RIVIERA · Nice

Festival

The Opening Note

A surprise programme at the Matisse Museum launches Nice's classical music festival

Nice21 June4 min
© ©niceclassicfestival

Why go

  • Surprise programme with three acclaimed artists
  • Intimate auditorium inside the Matisse Museum
  • Opens on France's national day of music

There is a particular quality to Sunday afternoons in Cimiez. The old Roman district sits above the city like a held breath — cooler than the seafront, quieter than the Vieille Ville, its umbrella pines casting long shadows across the ruins of an amphitheatre that predates the Riviera's entire mythology of glamour. On the 21st of June, that stillness will be interrupted, deliberately and beautifully, by the first chords of the Nice Classic Festival.

The concert takes place at four o'clock in the afternoon inside the Auditorium du musée Matisse, at 164 avenue des arènes de Cimiez — a venue whose address alone signals a certain seriousness of purpose. The Matisse Museum occupies a seventeenth-century Genoese villa, its ochre façade looking out over gardens where the painter himself once walked. To hear music here is to layer one sensory language over another.

A Programme Kept Secret

The festival has chosen to open with an act of restraint and intrigue: the programme is a surprise. What is confirmed is the cast. Marie-Josèphe Jude, one of France's most respected pianists, will perform alongside Charles Heisser, also at the piano, and Clarissa Severo de Borba on percussion. It is an unusual and suggestive combination — two keyboard voices and a percussionist, a triangle of rhythm and resonance that could take the afternoon in almost any direction.

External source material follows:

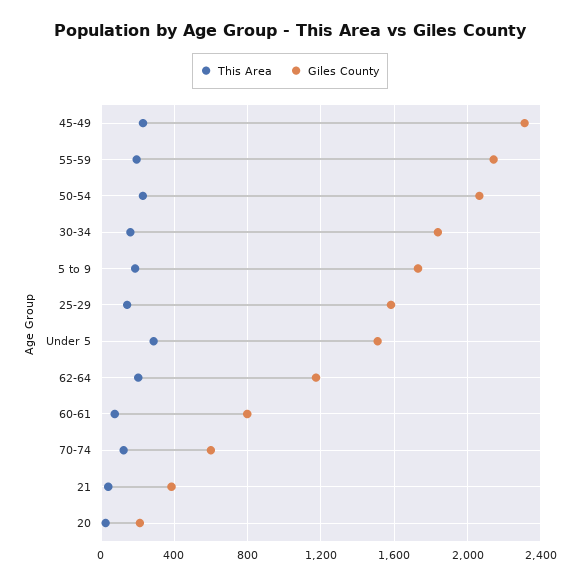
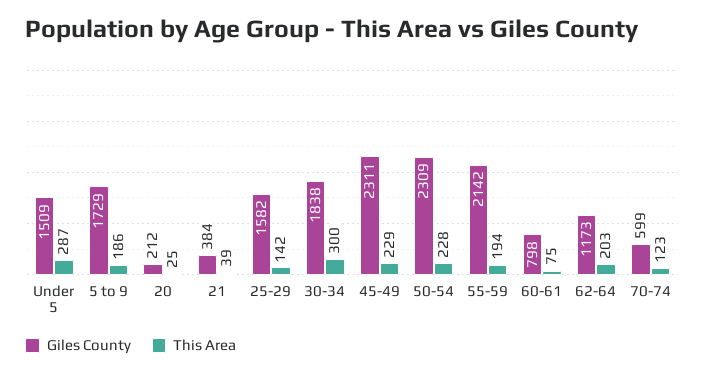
Giles County, 50-54: 2050 -> 2309
This Area, 30-34: 150 -> 300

'Première note' — the first note — carries the weight of everything that follows. A festival announces itself not just with a programme but with a tone.

Marie-Josèphe Jude has long been associated with the French piano repertoire, her playing characterised by clarity and a refusal of sentimentality. Clarissa Severo de Borba brings a different texture: percussion in a classical concert context is rarely decorative, and her presence here suggests the programme will have edges. Charles Heisser, a pianist with an affinity for chamber music, completes a trio whose chemistry, on paper, promises genuine conversation rather than parallel performance.

Cimiez as Setting

The neighbourhood itself is worth arriving early for. The Musée Matisse holds a permanent collection that traces the artist's relationship with Nice across several decades — from the early Fauvist oils to the luminous cut-outs of his final years. The gardens outside are open and unhurried, the kind of place where a half-hour before a concert feels like a gift rather than dead time. The Roman ruins of Cemenelum, the ancient capital of the province of Alpes-Maritimes, are visible nearby, a reminder that this hilltop has been drawing people for two thousand years.

June the 21st is also the date of the Fête de la Musique across France — a national day of music-making that fills streets, courtyards and parks from Dunkirk to Marseille with performances of every conceivable kind. To open a classical festival on this day is a statement of belonging: the Nice Classic Festival positions itself not as a rarefied alternative to the popular celebration but as part of the same broad impulse, the idea that music is a common inheritance rather than a specialist pleasure.

Attendance is limited — places are restricted and the intimacy of the auditorium is part of what the organisers are offering. This is not a festival that begins in a stadium. It begins in a room, with three musicians, and a programme that nobody knows yet. That combination of calibre and mystery is, in its way, a more compelling invitation than any printed running order.

The Riviera in June is already fully itself — the light sharp and long, the evenings warm enough to walk without a jacket, the city balanced between the end of spring and the full weight of summer. An afternoon of classical music in Cimiez, in a museum named for a painter who spent his life trying to capture exactly this quality of light, feels less like an event than a natural consequence of the place and the season.